Cold Mountain, North Carolina, located 35 miles from Asheville, has received notoriety from the best-selling Charles Frazier novel Cold Mountain and the acclaimed 2003 motion picture. The movie was filmed in Romania; however, the mountain scenery is very similar to the real Cold Mountain area. There is not an actual town of Cold Mountain. The mountain itself (elevation 6,030 feet) is part of the Shining Rock Wilderness area in Pisgah National Forest. Since Cold Mountain is in a national forest, it is still in its natural state (much as it was during the Civil War) and requires a strenuous 10-mile hike to reach its summit. However, you can enjoy beautiful views of the mountain from your car via the Blue Ridge Parkway or a shorter hike to the top of Mount Pisgah (see below).
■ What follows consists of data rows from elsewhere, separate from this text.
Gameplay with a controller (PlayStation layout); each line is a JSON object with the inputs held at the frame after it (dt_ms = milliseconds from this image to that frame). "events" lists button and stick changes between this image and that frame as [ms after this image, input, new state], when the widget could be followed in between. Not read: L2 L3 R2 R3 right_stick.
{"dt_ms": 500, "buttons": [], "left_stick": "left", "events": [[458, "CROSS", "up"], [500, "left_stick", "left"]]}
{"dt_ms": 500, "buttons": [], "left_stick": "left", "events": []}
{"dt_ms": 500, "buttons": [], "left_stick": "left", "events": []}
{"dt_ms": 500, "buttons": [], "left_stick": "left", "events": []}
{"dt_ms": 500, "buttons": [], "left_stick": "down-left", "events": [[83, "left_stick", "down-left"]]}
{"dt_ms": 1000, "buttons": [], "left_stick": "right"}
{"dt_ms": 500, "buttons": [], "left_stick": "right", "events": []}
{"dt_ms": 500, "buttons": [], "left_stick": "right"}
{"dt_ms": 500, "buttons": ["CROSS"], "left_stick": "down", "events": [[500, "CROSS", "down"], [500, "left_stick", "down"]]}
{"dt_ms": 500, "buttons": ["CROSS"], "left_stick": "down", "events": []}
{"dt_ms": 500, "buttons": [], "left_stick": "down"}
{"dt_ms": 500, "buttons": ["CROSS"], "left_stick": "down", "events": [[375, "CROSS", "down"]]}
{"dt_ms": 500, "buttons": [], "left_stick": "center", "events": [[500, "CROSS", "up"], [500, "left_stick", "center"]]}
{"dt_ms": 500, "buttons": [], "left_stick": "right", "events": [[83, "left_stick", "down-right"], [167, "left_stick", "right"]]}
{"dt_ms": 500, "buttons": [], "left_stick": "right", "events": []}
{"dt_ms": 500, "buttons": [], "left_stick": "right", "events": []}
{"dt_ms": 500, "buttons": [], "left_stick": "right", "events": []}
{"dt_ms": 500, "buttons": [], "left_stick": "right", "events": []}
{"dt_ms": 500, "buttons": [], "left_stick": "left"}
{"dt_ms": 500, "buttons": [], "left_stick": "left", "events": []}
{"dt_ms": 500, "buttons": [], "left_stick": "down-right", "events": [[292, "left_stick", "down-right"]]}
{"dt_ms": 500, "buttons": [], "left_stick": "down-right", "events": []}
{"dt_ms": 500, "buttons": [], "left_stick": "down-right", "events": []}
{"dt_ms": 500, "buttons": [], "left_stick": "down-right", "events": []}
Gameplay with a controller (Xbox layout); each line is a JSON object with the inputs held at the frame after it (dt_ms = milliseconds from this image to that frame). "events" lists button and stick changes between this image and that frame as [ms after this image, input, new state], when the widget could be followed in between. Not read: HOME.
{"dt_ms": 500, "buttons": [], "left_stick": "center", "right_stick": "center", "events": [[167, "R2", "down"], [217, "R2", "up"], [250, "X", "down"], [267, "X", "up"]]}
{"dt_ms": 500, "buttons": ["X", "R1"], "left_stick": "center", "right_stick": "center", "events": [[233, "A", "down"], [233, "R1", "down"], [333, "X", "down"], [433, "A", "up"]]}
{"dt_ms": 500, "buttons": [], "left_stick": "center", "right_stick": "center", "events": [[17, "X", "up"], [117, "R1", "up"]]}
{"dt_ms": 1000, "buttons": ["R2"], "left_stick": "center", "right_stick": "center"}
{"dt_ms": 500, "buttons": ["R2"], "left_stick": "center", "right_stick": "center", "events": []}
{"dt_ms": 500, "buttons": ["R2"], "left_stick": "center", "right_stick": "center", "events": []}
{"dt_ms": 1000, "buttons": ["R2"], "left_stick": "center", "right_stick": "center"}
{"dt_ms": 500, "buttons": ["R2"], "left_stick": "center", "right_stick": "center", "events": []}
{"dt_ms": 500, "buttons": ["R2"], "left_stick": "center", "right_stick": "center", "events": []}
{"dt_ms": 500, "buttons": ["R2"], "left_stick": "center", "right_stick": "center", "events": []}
Seeing and Hike to Cold Mountain
The easiest way to see Cold Mountain is from the Blue Ridge Parkway at Milepost 412, about 30 miles from downtown Asheville. You can view the south side of Cold Mountain from an overlook near the U.S. Highway 276 exchange at Milepost 411.9. The views from the overlook are spotty with overgrown trees blocking most of the view. For the best view, go to the Wagon Gap Road Parking area at Milepost 412.2. Then walk north on the Parkway a short distance (see top photo).
View of Cold Mountain from Mt. Pisgah
A more extensive view of Cold Mountain is enjoyed from the top of Mount Pisgah (5,700 feet), located at Milepost 407 on the Blue Ridge Parkway, 26 miles southwest of Asheville (read about the Mt. Pisgah hike). A 3-mile roundtrip hike takes you to the top for a grand view of Cold Mountain. The hike is a bit strenuous, but the view will be a nice reward.
Another extensive view via an easier hike (1.5 miles roundtrip) is from Fryingpan Mountain Lookout Tower. Read about the Fryingpan Tower hike.)
Note: This section of the Blue Ridge Parkway is closed for much of the winter depending on the weather, usually November through March. During these months, you can call 828-298-0398 (Asheville local call) for weather and road closure information. Even when the Parkway is closed, the Cold Mountain overlook is accessible from U.S. 276 exchange.
Hiking to the Cold Mountain Summit
See photos of the summit hike to Cold Mountain. The quickest way to reach the summit of Cold Mountain is via a 10.6-mile strenuous roundtrip hike in a wilderness area of the Pisgah National Forest. The hike includes a 3,000 foot altitude gain to the 6,030-foot peak. Chances are good that you will see few people on the entire hike. The trailhead for the hiking trail (Art Loeb Trail) is located at the Daniel Boone Scout Camp.
The Art Loeb Trail to the Cold Mountain summit goes to the left from the parking area just after the Scout camp's last building. Leaving the roadside, the Art Loeb Trail switchbacks north to round a ridgeline at 1.1. miles. At 2.0 miles, the trail crosses tumbling Sorrell Creek at the first good campsites. The trail continues to rise across the richly forested flank of the Shining Rock Ledge. At 3.8 miles, take a left at Deep Gap. The peak is 1.5 miles north.
Since the hike is in a wilderness area, there are no signs or trail markers. Only experienced, in-shape hikers should tackle this mountain. The trail is well-worn, so it's fairly easy to follow. Read more about the Cold Mountain hike.
This area of the Great Smoky Mountains National Park (called "Catalucci" in the novel) will give you a glimpse of life in the 1800s. This beautiful valley has several original structures, and you can watch the elk from your car! Read more about Cataloochee Valley.
Scenic Driving Loop
This approximately 85-mile loop drive combines the two below routes for the beginning of the Cold Mountain hiking trail. It is a beautiful, hilly, curvy drive through a very rural mountain area. Allow 3-4 hours. As noted earlier, this section of the Blue Ridge Parkway is closed for much of the winter.
- Travel south on the Blue Ridge Parkway. For the best view of Cold Mountain, stop to hike Mt. Pisgah at Milepost 407. Continue south on the Blue Ridge Parkway, stopping at Cold Mountain overlook at Milepost 411.9. (See above "Best Places to View.")
- At Milepost 423.2, take NC Highway 215 north for 13 miles.
- If you want to drive an extra 8 miles roundtrip to go to the base of the hiking trail, turn right onto Little East Fork Road. Views of the mountain are limited.
- Continue for 5 miles. NC Highway 215 will turn into Highway 110. Continue 5.3 miles.
- In Canton, turn right onto Highway 19/23 north.
- Turn left onto Church Street, and right on Newfound Road.
- Go 1.6 miles to I-40 East to return to Asheville.